Jonathan can build his own weapons to protect himself on the streets, using resources taken from his victims, while you’ll get to draw on his more supernatural abilities too. Lurking in darkness and jumping out on enemies is possible courtesy of Jonathan’s shadow-controlling talent, while he can move with enhanced speed and become invincible for a time too.
We’ve all played as a souped-up vampire at one time or another, but Vampyr’s more realistic take on the mythology should be fascinating. The Dontnod Entertainment team have invested time and resources into researching London at the time in which Vampyr is set, as well as educating themselves on medical details to add extra authenticity to the game. Motion capture has been used to give characters more realistic movement too.

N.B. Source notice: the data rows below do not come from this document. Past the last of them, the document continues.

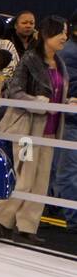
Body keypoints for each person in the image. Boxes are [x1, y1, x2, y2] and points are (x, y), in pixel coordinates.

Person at [0, 16, 72, 241]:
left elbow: (55, 97)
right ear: (47, 34)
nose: (65, 36)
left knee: (40, 182)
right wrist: (36, 102)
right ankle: (0, 218)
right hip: (27, 130)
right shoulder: (29, 59)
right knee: (24, 178)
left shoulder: (60, 63)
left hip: (50, 131)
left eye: (65, 31)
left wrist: (67, 103)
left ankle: (27, 225)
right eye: (60, 32)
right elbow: (13, 92)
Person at [54, 11, 77, 229]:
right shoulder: (70, 52)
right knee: (68, 169)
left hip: (70, 118)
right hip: (71, 118)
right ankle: (73, 217)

Vampyr is set for release on the PS4, Xbox One, and PC on June 5th. It looks like it could be one of the best, most immersive vampire video games ever made, with real depth and consequential player choices. It was a smart move making the lead character a doctor immersed in a world of science and rationality, as his gradual descent into vampirism should be more compelling.
Let’s just hope Vampyr is as good as it can be when it’s released later this year!
Dontnod Entertainment’s Vampyr is shaping up to be an original, exciting, immersive vampire game with real depth. What do you think of the footage released so far, and what kind of vampire do you think you’ll be in the game?